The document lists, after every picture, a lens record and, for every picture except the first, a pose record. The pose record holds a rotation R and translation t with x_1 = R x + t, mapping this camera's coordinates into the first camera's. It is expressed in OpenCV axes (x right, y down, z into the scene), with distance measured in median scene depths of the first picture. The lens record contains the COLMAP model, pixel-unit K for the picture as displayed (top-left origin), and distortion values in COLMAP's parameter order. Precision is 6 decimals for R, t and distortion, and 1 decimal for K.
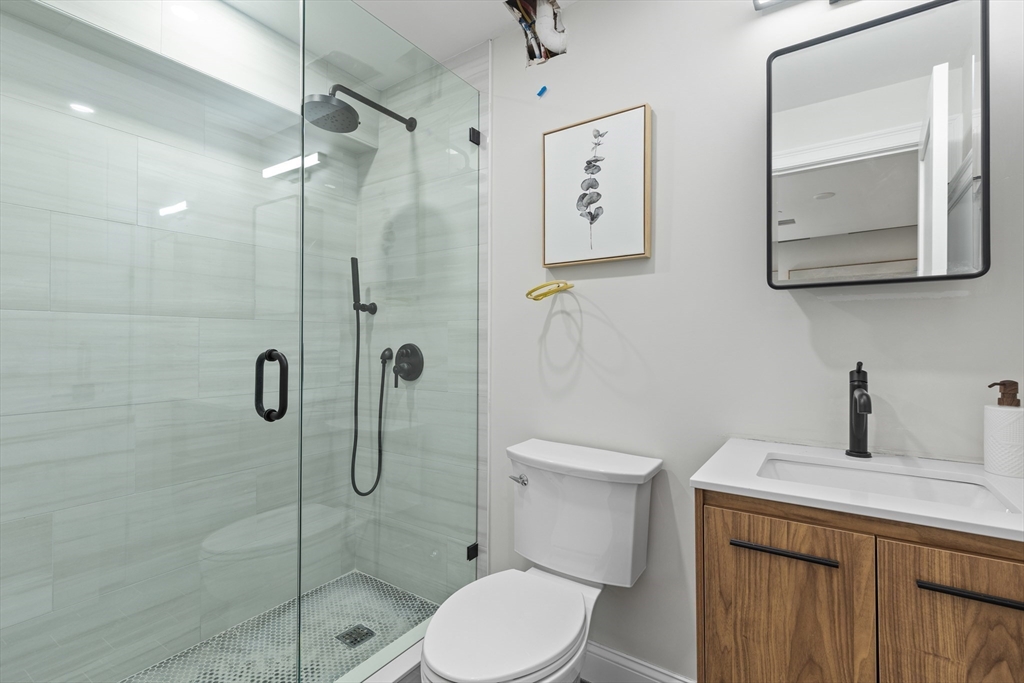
lens RADIAL K [[466.7, 0, 472.0], [0, 466.7, 339.6], [0, 0, 1]] dist [0.003770, -0.000560]
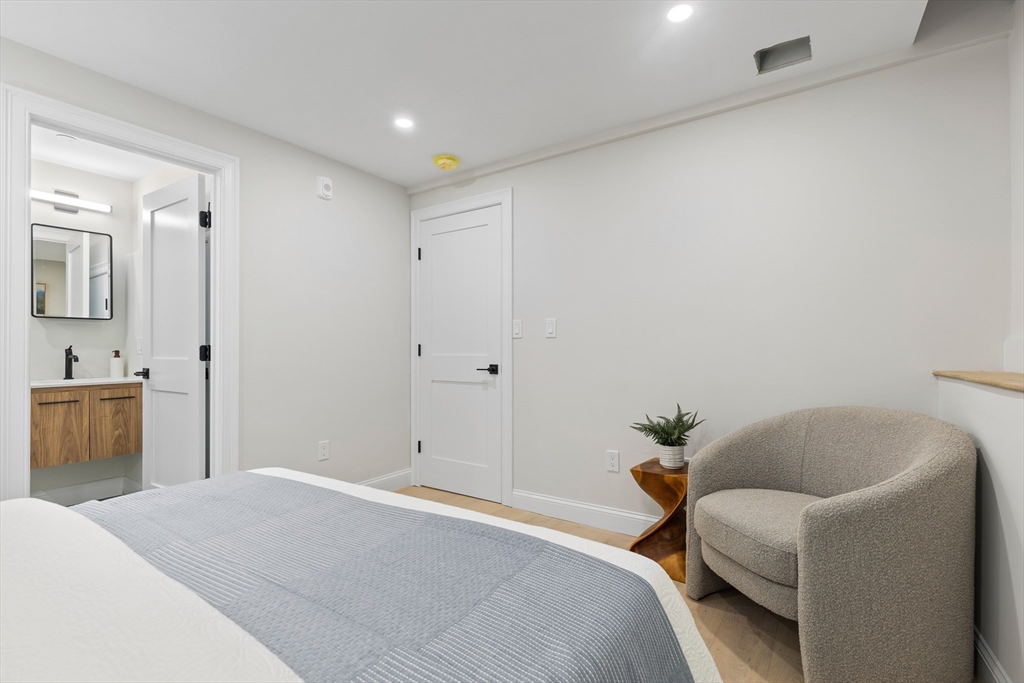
lens RADIAL K [[466.7, 0, 562.3], [0, 466.7, 349.1], [0, 0, 1]] dist [0.003770, -0.000560]
pose [[-0.097283, -0.003111, 0.995252, -1.742907], [-0.006068, 0.999978, 0.002533, 0.033623], [-0.995238, -0.005793, -0.097300, -1.292031]]
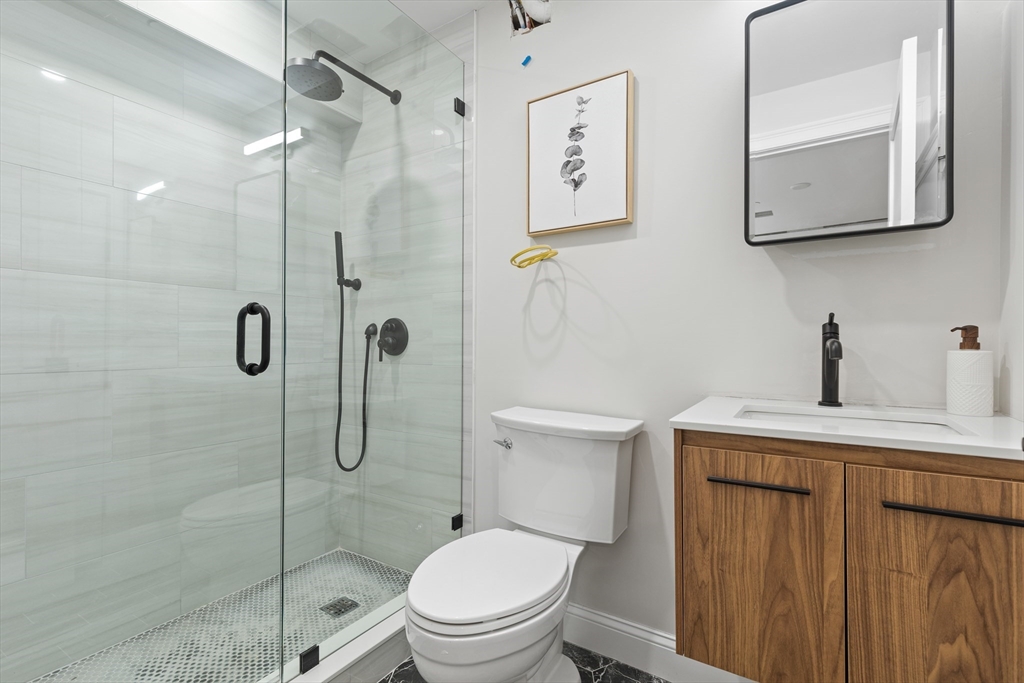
lens RADIAL K [[466.7, 0, 473.9], [0, 466.7, 345.2], [0, 0, 1]] dist [0.003770, -0.000560]
pose [[0.999366, 0.000491, 0.035613, 0.001538], [-0.000712, 0.999981, 0.006194, 0.084232], [-0.035609, -0.006215, 0.999346, -0.003716]]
....
Task
Write out all of the material above again, with "pose record" changed to "motion record" wherever it appears and nothing else altered. Leave the pictures out.

Result
The document lists, after every picture, a lens record and, for every picture except the first, a motion record. The motion record holds a rotation R and translation t with x_1 = R x + t, mapping this camera's coordinates into the first camera's. It is expressed in OpenCV axes (x right, y down, z into the scene), with distance measured in median scene depths of the first picture. The lens record contains the COLMAP model, pixel-unit K for the picture as displayed (top-left origin), and distortion values in COLMAP's parameter order. Precision is 6 decimals for R, t and distortion, and 1 decimal for K.
lens RADIAL K [[466.7, 0, 472.0], [0, 466.7, 339.6], [0, 0, 1]] dist [0.003770, -0.000560]
lens RADIAL K [[466.7, 0, 562.3], [0, 466.7, 349.1], [0, 0, 1]] dist [0.003770, -0.000560]
pose [[-0.097283, -0.003111, 0.995252, -1.742907], [-0.006068, 0.999978, 0.002533, 0.033623], [-0.995238, -0.005793, -0.097300, -1.292031]]
lens RADIAL K [[466.7, 0, 473.9], [0, 466.7, 345.2], [0, 0, 1]] dist [0.003770, -0.000560]
pose [[0.999366, 0.000491, 0.035613, 0.001538], [-0.000712, 0.999981, 0.006194, 0.084232], [-0.035609, -0.006215, 0.999346, -0.003716]]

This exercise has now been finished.